Begitupun jika merujuk pada teori perkembangan kognitif dari Jean Piaget yang mengemukakan beberapa hukum tentang kognitif, yaitu setiap orang punya aspek kognitif, yang terdiri dari aspek-aspek struktural intelektual. Perkembangan kognitif adalah hasil interaksi dari kematangan organisme dan pengaruh lingkungan. Proses kognitif itu meliputi aspek persepsi, ingatan, pikiran, simbol-simbol, penalaran dan pemecahan persoalan.

Sementara itu, ruang lingkup studi dalam psikologi kognitif meliputi Persepsi (Perseption), Pengambilan pola (Pattern Recognition), Perhatian (Attention), Ingatan (Memory), Imajeri (Imagery), Bahasa (Language), Penalaran (Reasoning), Pembuatan keputusan (Decision Making), Pemecahan masalah (Problem Solving), Pembentukan konsep (Concept Formastion or Learning), Perkembangan kognitif (Cognitive Develoment), Inteligensi manusia (Human Intelligence), Emosi dan proses kognitif (Emotion and Cognitive Processes)

Dari ruang lingkup bahasan yang dijelaskan dalam pembahasan psikologi kognitif ini menjadi saat penting untuk diterapkan dalam bidang intelijen. Mulai dari saat rekruitmen, pendidikan dan pengembangan, pembinaan berkelanjutan saat pelaksanaan tugas – tugas, dan masa ‘purna’ tugas. Itulah sebabnya pendidikan dan latihan berkelanjutan menjadi salah satu instrumen penting dalam membentuk karakter dan watak intelijen yang memiliki basis fundamental kesemaptaan psikologi. 

Referensi :

- Brigham, C. C. (1923). A study of American intelligence. Princeton, NJ: Princeton University Press. 

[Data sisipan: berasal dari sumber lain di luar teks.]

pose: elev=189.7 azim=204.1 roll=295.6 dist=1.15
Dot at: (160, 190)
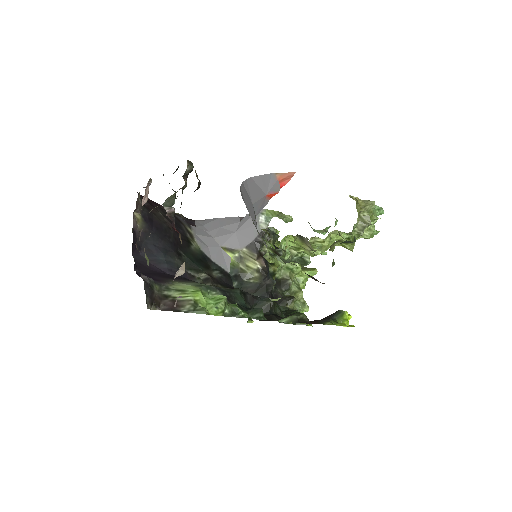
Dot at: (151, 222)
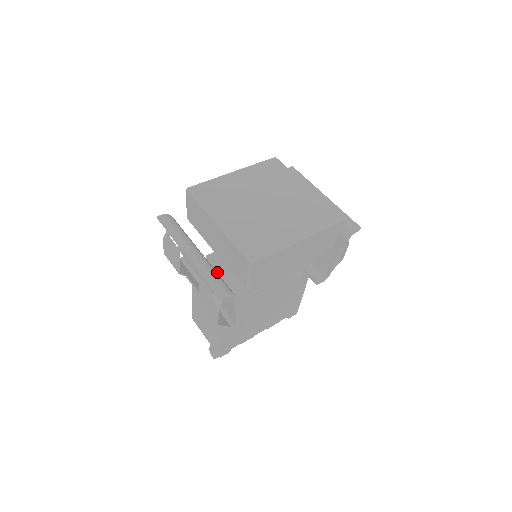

- Davenport, C. (1910). Eugenics—The science of human improvement by better breeding. New York, NY: Henry Holt and Co. 

- Pastore, N. (1978). The army intelligence tests and Walter Lippmann. Journal of the History of the Behavioral Sciences, 14, 316-327. 

- Samelson, F. (1977). World War I intelligence testing and the development of psychology. Journal of the History of the Behavioral Sciences, 13, 274-282. 

- Von Mayrhauser, R. T. (1989). Making intelligence functional: Walter Dill Scott and applied psychological testing in World War I. Journal of the History of the Behavioral Sciences, 25, 60-72. 

- Yerkes, R. M. (ed.). (1921). Psychological examining in the United States Army. Memoirs of the National Academy of Sciences, 15, 1-890.